INFORMATION:

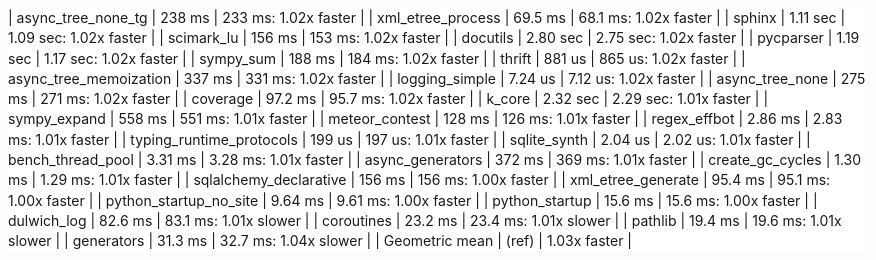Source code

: | async_tree_none_tg         | 238 ms                                                                 | 233 ms: 1.02x faster                                                  |
| xml_etree_process          | 69.5 ms                                                                | 68.1 ms: 1.02x faster                                                 |
| sphinx                     | 1.11 sec                                                               | 1.09 sec: 1.02x faster                                                |
| scimark_lu                 | 156 ms                                                                 | 153 ms: 1.02x faster                                                  |
| docutils                   | 2.80 sec                                                               | 2.75 sec: 1.02x faster                                                |
| pycparser                  | 1.19 sec                                                               | 1.17 sec: 1.02x faster                                                |
| sympy_sum                  | 188 ms                                                                 | 184 ms: 1.02x faster                                                  |
| thrift                     | 881 us                                                                 | 865 us: 1.02x faster                                                  |
| async_tree_memoization     | 337 ms                                                                 | 331 ms: 1.02x faster                                                  |
| logging_simple             | 7.24 us                                                                | 7.12 us: 1.02x faster                                                 |
| async_tree_none            | 275 ms                                                                 | 271 ms: 1.02x faster                                                  |
| coverage                   | 97.2 ms                                                                | 95.7 ms: 1.02x faster                                                 |
| k_core                     | 2.32 sec                                                               | 2.29 sec: 1.01x faster                                                |
| sympy_expand               | 558 ms                                                                 | 551 ms: 1.01x faster                                                  |
| meteor_contest             | 128 ms                                                                 | 126 ms: 1.01x faster                                                  |
| regex_effbot               | 2.86 ms                                                                | 2.83 ms: 1.01x faster                                                 |
| typing_runtime_protocols   | 199 us                                                                 | 197 us: 1.01x faster                                                  |
| sqlite_synth               | 2.04 us                                                                | 2.02 us: 1.01x faster                                                 |
| bench_thread_pool          | 3.31 ms                                                                | 3.28 ms: 1.01x faster                                                 |
| async_generators           | 372 ms                                                                 | 369 ms: 1.01x faster                                                  |
| create_gc_cycles           | 1.30 ms                                                                | 1.29 ms: 1.01x faster                                                 |
| sqlalchemy_declarative     | 156 ms                                                                 | 156 ms: 1.00x faster                                                  |
| xml_etree_generate         | 95.4 ms                                                                | 95.1 ms: 1.00x faster                                                 |
| python_startup_no_site     | 9.64 ms                                                                | 9.61 ms: 1.00x faster                                                 |
| python_startup             | 15.6 ms                                                                | 15.6 ms: 1.00x faster                                                 |
| dulwich_log                | 82.6 ms                                                                | 83.1 ms: 1.01x slower                                                 |
| coroutines                 | 23.2 ms                                                                | 23.4 ms: 1.01x slower                                                 |
| pathlib                    | 19.4 ms                                                                | 19.6 ms: 1.01x slower                                                 |
| generators                 | 31.3 ms                                                                | 32.7 ms: 1.04x slower                                                 |
| Geometric mean             | (ref)                                                                  | 1.03x faster                                                          |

WORK TO BE COMPLETED: Return the entries above in full and unchanged, omitting every image.

WRITTEN ANSWER:
Source code

: | async_tree_none_tg         | 238 ms                                                                 | 233 ms: 1.02x faster                                                  |
| xml_etree_process          | 69.5 ms                                                                | 68.1 ms: 1.02x faster                                                 |
| sphinx                     | 1.11 sec                                                               | 1.09 sec: 1.02x faster                                                |
| scimark_lu                 | 156 ms                                                                 | 153 ms: 1.02x faster                                                  |
| docutils                   | 2.80 sec                                                               | 2.75 sec: 1.02x faster                                                |
| pycparser                  | 1.19 sec                                                               | 1.17 sec: 1.02x faster                                                |
| sympy_sum                  | 188 ms                                                                 | 184 ms: 1.02x faster                                                  |
| thrift                     | 881 us                                                                 | 865 us: 1.02x faster                                                  |
| async_tree_memoization     | 337 ms                                                                 | 331 ms: 1.02x faster                                                  |
| logging_simple             | 7.24 us                                                                | 7.12 us: 1.02x faster                                                 |
| async_tree_none            | 275 ms                                                                 | 271 ms: 1.02x faster                                                  |
| coverage                   | 97.2 ms                                                                | 95.7 ms: 1.02x faster                                                 |
| k_core                     | 2.32 sec                                                               | 2.29 sec: 1.01x faster                                                |
| sympy_expand               | 558 ms                                                                 | 551 ms: 1.01x faster                                                  |
| meteor_contest             | 128 ms                                                                 | 126 ms: 1.01x faster                                                  |
| regex_effbot               | 2.86 ms                                                                | 2.83 ms: 1.01x faster                                                 |
| typing_runtime_protocols   | 199 us                                                                 | 197 us: 1.01x faster                                                  |
| sqlite_synth               | 2.04 us                                                                | 2.02 us: 1.01x faster                                                 |
| bench_thread_pool          | 3.31 ms                                                                | 3.28 ms: 1.01x faster                                                 |
| async_generators           | 372 ms                                                                 | 369 ms: 1.01x faster                                                  |
| create_gc_cycles           | 1.30 ms                                                                | 1.29 ms: 1.01x faster                                                 |
| sqlalchemy_declarative     | 156 ms                                                                 | 156 ms: 1.00x faster                                                  |
| xml_etree_generate         | 95.4 ms                                                                | 95.1 ms: 1.00x faster                                                 |
| python_startup_no_site     | 9.64 ms                                                                | 9.61 ms: 1.00x faster                                                 |
| python_startup             | 15.6 ms                                                                | 15.6 ms: 1.00x faster                                                 |
| dulwich_log                | 82.6 ms                                                                | 83.1 ms: 1.01x slower                                                 |
| coroutines                 | 23.2 ms                                                                | 23.4 ms: 1.01x slower                                                 |
| pathlib                    | 19.4 ms                                                                | 19.6 ms: 1.01x slower                                                 |
| generators                 | 31.3 ms                                                                | 32.7 ms: 1.04x slower                                                 |
| Geometric mean             | (ref)                                                                  | 1.03x faster                                                          |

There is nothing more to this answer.